Every line from the beginning of the data through the line containing "innerhalb 2-4 Tagen" should be reproduced exactly, and no further lines should be output.
******
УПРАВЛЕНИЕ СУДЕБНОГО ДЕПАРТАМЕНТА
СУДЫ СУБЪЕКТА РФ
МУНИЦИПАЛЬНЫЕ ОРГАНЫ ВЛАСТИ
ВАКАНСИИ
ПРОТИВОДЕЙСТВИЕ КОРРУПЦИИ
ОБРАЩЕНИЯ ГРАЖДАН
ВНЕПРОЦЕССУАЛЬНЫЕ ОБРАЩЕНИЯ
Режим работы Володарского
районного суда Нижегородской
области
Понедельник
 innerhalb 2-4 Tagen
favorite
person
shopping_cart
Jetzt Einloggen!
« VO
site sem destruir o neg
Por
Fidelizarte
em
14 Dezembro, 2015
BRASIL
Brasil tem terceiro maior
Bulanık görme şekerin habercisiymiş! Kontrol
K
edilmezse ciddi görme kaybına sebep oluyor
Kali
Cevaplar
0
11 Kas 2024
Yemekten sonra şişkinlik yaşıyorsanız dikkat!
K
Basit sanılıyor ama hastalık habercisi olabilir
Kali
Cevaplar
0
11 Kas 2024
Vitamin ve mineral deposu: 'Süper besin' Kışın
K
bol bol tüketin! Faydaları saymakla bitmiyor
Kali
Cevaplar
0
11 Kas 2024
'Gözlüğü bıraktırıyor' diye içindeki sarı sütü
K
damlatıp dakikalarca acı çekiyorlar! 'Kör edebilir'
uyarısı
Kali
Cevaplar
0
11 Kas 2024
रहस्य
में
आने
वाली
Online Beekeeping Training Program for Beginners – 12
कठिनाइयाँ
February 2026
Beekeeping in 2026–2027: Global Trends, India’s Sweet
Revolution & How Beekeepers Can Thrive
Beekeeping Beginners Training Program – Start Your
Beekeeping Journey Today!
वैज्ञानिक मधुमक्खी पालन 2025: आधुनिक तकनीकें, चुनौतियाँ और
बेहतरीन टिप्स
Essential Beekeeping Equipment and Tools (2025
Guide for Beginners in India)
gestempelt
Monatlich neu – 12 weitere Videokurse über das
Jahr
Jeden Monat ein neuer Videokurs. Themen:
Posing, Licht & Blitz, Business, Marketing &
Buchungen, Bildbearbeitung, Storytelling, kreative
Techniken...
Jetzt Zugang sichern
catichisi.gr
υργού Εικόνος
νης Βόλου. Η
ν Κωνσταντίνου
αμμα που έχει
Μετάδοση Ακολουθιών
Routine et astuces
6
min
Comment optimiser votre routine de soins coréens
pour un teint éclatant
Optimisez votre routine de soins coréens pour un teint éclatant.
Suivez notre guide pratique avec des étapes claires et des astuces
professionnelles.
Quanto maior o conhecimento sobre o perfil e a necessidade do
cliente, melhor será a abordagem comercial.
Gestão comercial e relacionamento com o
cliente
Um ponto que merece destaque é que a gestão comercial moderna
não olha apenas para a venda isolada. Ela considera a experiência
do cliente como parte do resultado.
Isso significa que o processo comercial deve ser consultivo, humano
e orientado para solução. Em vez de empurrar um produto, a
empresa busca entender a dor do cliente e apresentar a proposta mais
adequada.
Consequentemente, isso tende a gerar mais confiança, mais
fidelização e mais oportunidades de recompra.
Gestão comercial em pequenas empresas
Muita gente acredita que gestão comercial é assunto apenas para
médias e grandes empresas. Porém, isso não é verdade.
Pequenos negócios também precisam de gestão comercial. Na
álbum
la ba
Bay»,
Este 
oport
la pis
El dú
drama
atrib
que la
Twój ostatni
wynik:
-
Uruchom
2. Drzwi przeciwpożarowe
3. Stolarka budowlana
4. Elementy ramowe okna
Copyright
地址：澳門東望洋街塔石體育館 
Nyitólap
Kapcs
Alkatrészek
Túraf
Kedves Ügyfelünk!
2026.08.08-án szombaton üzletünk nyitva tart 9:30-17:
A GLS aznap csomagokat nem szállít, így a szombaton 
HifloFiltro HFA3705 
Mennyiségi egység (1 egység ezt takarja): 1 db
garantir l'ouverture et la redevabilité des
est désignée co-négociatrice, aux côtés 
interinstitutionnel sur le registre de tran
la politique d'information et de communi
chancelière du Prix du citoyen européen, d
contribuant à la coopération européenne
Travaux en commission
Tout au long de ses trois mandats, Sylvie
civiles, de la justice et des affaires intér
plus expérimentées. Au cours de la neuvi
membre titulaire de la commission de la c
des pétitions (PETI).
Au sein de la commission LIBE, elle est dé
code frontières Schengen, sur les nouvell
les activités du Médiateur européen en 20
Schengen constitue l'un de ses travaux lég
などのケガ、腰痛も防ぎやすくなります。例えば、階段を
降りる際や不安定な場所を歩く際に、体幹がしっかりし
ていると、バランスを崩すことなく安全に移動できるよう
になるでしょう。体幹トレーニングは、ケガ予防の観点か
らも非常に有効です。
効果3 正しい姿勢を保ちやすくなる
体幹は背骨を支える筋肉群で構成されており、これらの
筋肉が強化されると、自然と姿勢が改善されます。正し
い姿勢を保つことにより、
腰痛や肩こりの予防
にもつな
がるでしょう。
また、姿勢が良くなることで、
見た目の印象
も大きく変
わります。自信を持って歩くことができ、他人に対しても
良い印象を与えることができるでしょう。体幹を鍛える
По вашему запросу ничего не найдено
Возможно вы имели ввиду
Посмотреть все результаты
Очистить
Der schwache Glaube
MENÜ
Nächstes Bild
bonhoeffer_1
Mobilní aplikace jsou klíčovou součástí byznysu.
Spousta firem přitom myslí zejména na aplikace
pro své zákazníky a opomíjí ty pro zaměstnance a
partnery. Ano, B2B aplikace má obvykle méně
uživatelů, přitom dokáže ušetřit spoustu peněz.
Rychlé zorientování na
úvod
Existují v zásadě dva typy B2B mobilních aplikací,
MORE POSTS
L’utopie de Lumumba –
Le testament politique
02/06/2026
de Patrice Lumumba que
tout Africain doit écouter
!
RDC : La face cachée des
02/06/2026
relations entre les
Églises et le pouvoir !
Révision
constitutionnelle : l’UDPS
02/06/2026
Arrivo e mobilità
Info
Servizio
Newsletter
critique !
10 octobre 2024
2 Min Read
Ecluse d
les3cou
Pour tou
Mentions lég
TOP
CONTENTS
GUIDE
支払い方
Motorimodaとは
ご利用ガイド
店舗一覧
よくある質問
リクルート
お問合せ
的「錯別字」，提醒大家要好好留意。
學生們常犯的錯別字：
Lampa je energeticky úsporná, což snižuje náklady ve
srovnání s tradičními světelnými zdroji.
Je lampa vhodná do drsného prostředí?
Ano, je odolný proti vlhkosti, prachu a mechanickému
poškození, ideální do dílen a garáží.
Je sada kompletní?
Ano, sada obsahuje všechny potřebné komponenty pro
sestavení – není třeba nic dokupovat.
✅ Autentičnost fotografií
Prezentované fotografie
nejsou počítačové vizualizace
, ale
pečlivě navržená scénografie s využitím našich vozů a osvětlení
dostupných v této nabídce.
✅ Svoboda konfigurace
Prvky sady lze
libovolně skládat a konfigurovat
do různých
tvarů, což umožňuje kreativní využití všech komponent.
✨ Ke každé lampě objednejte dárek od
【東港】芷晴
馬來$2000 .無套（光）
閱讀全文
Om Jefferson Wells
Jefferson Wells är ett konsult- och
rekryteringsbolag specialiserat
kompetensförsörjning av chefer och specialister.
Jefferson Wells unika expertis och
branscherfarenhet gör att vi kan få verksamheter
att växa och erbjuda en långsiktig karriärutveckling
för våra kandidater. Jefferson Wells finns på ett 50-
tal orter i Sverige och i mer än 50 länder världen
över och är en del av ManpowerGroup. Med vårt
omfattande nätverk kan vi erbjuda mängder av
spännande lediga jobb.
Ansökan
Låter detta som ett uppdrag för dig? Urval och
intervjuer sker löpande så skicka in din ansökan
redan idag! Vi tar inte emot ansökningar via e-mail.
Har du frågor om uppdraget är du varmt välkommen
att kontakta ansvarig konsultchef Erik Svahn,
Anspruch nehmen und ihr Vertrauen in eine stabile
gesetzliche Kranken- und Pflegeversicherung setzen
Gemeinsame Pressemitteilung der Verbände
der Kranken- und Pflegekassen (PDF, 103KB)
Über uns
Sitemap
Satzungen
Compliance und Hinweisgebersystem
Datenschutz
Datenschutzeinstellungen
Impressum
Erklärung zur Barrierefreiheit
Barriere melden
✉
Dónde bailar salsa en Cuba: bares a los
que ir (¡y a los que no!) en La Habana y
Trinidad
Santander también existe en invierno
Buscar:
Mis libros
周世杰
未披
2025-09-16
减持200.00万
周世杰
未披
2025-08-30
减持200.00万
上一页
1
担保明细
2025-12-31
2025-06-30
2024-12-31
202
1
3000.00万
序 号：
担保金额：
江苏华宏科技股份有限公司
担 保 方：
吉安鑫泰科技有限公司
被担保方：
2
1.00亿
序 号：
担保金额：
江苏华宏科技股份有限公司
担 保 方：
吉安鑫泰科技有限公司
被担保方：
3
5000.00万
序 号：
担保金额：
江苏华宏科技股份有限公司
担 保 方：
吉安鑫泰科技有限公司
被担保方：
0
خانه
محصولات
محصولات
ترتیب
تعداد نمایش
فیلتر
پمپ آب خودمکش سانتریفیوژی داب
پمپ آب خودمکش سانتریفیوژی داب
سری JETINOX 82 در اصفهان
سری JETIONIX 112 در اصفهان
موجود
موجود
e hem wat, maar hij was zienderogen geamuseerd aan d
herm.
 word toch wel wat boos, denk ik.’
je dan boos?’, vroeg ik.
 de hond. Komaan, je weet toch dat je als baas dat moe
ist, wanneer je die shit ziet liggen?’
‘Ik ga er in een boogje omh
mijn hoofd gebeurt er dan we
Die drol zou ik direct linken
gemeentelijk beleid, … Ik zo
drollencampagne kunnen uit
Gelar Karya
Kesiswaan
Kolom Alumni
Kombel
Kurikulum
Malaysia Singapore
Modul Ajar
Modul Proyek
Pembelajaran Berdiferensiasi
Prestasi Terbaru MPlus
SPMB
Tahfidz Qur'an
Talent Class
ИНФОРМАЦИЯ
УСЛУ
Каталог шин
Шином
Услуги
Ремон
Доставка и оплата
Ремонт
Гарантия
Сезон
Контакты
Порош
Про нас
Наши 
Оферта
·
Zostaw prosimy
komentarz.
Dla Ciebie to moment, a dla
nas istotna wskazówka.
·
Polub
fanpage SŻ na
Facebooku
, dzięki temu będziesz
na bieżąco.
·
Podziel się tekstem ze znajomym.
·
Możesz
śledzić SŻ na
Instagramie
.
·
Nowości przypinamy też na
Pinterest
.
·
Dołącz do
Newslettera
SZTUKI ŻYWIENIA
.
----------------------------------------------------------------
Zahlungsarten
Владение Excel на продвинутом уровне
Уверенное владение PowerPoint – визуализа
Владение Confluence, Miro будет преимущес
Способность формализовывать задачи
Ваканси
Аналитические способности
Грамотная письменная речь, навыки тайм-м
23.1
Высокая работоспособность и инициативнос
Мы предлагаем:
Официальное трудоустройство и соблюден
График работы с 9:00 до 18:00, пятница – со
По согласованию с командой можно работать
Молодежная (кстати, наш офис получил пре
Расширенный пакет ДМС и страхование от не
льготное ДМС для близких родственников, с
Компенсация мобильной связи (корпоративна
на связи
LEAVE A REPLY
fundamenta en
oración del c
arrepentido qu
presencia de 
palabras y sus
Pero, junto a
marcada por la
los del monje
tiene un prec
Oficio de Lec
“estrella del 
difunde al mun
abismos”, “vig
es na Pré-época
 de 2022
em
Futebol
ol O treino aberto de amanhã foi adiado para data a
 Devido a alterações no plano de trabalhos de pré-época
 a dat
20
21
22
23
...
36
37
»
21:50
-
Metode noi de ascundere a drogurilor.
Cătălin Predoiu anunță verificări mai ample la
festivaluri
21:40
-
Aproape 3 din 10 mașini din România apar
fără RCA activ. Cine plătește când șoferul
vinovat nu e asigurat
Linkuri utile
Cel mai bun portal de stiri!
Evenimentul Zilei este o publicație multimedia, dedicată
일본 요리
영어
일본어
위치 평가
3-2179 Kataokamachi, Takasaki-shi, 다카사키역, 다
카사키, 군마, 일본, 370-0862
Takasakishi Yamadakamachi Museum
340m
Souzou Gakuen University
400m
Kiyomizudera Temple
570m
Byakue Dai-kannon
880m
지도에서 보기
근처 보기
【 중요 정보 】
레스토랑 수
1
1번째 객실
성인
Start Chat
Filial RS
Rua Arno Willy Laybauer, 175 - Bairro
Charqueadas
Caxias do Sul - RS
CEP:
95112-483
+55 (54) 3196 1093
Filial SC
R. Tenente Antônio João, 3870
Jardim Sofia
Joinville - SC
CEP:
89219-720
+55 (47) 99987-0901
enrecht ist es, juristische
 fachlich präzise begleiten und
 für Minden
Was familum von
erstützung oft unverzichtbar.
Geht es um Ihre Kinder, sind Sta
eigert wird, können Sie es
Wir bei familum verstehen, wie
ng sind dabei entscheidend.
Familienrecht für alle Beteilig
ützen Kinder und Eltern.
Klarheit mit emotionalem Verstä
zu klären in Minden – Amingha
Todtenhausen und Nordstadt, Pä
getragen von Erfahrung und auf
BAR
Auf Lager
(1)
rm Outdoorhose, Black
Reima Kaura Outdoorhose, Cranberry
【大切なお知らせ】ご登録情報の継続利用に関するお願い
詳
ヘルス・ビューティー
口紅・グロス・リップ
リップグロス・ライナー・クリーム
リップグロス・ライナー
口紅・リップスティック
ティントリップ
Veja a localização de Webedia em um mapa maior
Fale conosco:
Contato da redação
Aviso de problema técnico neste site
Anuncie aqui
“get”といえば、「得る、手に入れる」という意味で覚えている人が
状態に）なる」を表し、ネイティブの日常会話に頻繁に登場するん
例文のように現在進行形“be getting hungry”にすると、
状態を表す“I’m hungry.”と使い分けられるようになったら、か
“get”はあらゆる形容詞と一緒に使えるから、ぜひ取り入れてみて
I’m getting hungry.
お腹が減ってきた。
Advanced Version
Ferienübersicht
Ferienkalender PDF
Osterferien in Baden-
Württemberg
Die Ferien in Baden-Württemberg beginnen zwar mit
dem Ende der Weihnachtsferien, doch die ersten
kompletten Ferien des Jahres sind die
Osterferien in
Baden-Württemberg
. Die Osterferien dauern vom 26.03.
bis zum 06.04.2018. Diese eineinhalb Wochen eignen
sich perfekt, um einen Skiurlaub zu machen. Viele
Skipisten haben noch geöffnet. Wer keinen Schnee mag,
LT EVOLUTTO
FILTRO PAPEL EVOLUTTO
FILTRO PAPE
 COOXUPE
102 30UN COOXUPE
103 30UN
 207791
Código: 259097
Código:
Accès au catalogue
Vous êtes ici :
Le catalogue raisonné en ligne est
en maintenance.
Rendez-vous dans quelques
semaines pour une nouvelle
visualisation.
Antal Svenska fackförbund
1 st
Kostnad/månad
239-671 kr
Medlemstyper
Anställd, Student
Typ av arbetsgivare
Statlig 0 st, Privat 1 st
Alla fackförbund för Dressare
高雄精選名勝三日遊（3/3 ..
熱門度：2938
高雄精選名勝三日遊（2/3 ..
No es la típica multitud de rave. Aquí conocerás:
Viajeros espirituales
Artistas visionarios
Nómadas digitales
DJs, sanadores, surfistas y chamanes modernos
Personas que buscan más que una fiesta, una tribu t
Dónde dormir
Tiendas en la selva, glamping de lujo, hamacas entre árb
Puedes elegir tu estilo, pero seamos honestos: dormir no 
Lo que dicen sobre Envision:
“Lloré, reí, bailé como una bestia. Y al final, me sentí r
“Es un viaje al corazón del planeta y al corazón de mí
******
> [Result]:
УПРАВЛЕНИЕ СУДЕБНОГО ДЕПАРТАМЕНТА
СУДЫ СУБЪЕКТА РФ
МУНИЦИПАЛЬНЫЕ ОРГАНЫ ВЛАСТИ
ВАКАНСИИ
ПРОТИВОДЕЙСТВИЕ КОРРУПЦИИ
ОБРАЩЕНИЯ ГРАЖДАН
ВНЕПРОЦЕССУАЛЬНЫЕ ОБРАЩЕНИЯ
Режим работы Володарского
районного суда Нижегородской
области
Понедельник
 innerhalb 2-4 Tagen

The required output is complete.